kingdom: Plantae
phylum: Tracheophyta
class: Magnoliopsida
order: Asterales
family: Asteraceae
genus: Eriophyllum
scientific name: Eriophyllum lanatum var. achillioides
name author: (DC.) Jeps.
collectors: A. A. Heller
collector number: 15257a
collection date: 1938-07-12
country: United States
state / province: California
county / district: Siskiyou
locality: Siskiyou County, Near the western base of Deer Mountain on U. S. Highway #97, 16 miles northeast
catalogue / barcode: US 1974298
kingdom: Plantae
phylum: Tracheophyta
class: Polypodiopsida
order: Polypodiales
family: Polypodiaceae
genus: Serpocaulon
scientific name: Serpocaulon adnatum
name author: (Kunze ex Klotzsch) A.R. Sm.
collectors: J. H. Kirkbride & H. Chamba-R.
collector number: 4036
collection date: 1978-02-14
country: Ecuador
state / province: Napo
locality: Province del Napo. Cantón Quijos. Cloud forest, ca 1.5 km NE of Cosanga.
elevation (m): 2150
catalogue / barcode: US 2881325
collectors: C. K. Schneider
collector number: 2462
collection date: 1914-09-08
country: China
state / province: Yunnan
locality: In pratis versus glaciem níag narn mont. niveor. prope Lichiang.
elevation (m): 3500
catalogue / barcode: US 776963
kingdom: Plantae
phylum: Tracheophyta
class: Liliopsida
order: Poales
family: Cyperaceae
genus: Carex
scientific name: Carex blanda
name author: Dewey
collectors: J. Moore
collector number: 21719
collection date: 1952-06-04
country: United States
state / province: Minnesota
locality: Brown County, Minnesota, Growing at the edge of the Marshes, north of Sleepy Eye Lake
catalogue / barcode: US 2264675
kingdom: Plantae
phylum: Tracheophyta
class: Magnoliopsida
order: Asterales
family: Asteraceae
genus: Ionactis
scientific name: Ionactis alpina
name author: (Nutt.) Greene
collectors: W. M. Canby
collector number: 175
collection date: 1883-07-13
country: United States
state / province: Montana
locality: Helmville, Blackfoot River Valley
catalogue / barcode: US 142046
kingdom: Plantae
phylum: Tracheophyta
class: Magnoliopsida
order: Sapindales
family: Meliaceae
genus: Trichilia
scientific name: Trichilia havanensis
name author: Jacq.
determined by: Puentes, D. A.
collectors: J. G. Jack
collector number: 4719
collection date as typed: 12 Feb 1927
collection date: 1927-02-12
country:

=== WRITTEN INSTRUCTION ===
Copy every line of the listing above verbatim, from the first line through the last, keeping the original order and wording.

=== WORKED ANSWER ===
kingdom: Plantae
phylum: Tracheophyta
class: Magnoliopsida
order: Asterales
family: Asteraceae
genus: Eriophyllum
scientific name: Eriophyllum lanatum var. achillioides
name author: (DC.) Jeps.
collectors: A. A. Heller
collector number: 15257a
collection date: 1938-07-12
country: United States
state / province: California
county / district: Siskiyou
locality: Siskiyou County, Near the western base of Deer Mountain on U. S. Highway #97, 16 miles northeast
catalogue / barcode: US 1974298
kingdom: Plantae
phylum: Tracheophyta
class: Polypodiopsida
order: Polypodiales
family: Polypodiaceae
genus: Serpocaulon
scientific name: Serpocaulon adnatum
name author: (Kunze ex Klotzsch) A.R. Sm.
collectors: J. H. Kirkbride & H. Chamba-R.
collector number: 4036
collection date: 1978-02-14
country: Ecuador
state / province: Napo
locality: Province del Napo. Cantón Quijos. Cloud forest, ca 1.5 km NE of Cosanga.
elevation (m): 2150
catalogue / barcode: US 2881325
collectors: C. K. Schneider
collector number: 2462
collection date: 1914-09-08
country: China
state / province: Yunnan
locality: In pratis versus glaciem níag narn mont. niveor. prope Lichiang.
elevation (m): 3500
catalogue / barcode: US 776963
kingdom: Plantae
phylum: Tracheophyta
class: Liliopsida
order: Poales
family: Cyperaceae
genus: Carex
scientific name: Carex blanda
name author: Dewey
collectors: J. Moore
collector number: 21719
collection date: 1952-06-04
country: United States
state / province: Minnesota
locality: Brown County, Minnesota, Growing at the edge of the Marshes, north of Sleepy Eye Lake
catalogue / barcode: US 2264675
kingdom: Plantae
phylum: Tracheophyta
class: Magnoliopsida
order: Asterales
family: Asteraceae
genus: Ionactis
scientific name: Ionactis alpina
name author: (Nutt.) Greene
collectors: W. M. Canby
collector number: 175
collection date: 1883-07-13
country: United States
state / province: Montana
locality: Helmville, Blackfoot River Valley
catalogue / barcode: US 142046
kingdom: Plantae
phylum: Tracheophyta
class: Magnoliopsida
order: Sapindales
family: Meliaceae
genus: Trichilia
scientific name: Trichilia havanensis
name author: Jacq.
determined by: Puentes, D. A.
collectors: J. G. Jack
collector number: 4719
collection date as typed: 12 Feb 1927
collection date: 1927-02-12
country:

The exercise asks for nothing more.